## Instruction
This task calls for copying each line below that contains "Einhell".

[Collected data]
****************

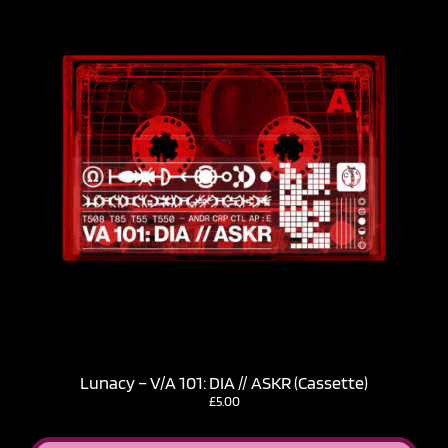
Lunacy – V​/​A 101: DIA // ASKR (Cassette)
£
5.00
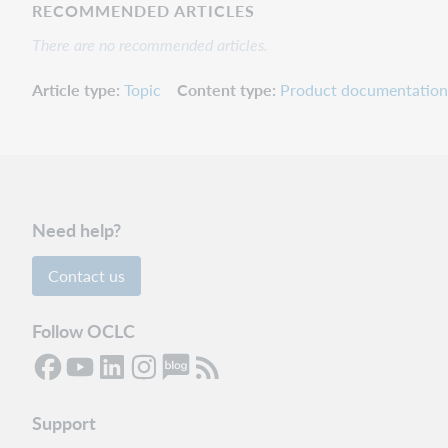
RECOMMENDED ARTICLES
There are no recommended articles.
Article type
Topic
Content type
Product documentation
Need help?
Contact us
Follow OCLC
Support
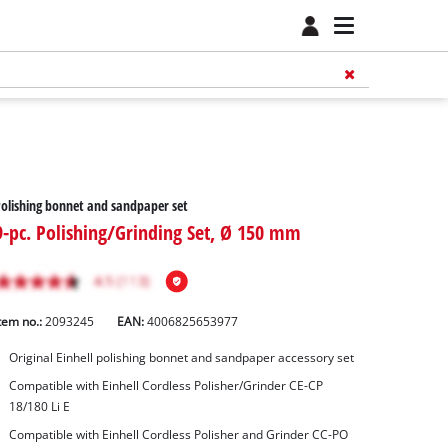
olishing bonnet and sandpaper set
9-pc. Polishing/Grinding Set, Ø 150 mm
tem no.:
2093245
EAN:
4006825653977
Original Einhell polishing bonnet and sandpaper accessory set
Compatible with Einhell Cordless Polisher/Grinder CE-CP
18/180 Li E
Compatible with Einhell Cordless Polisher and Grinder CC-PO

****************

## Result
Original Einhell polishing bonnet and sandpaper accessory set
Compatible with Einhell Cordless Polisher/Grinder CE-CP
Compatible with Einhell Cordless Polisher and Grinder CC-PO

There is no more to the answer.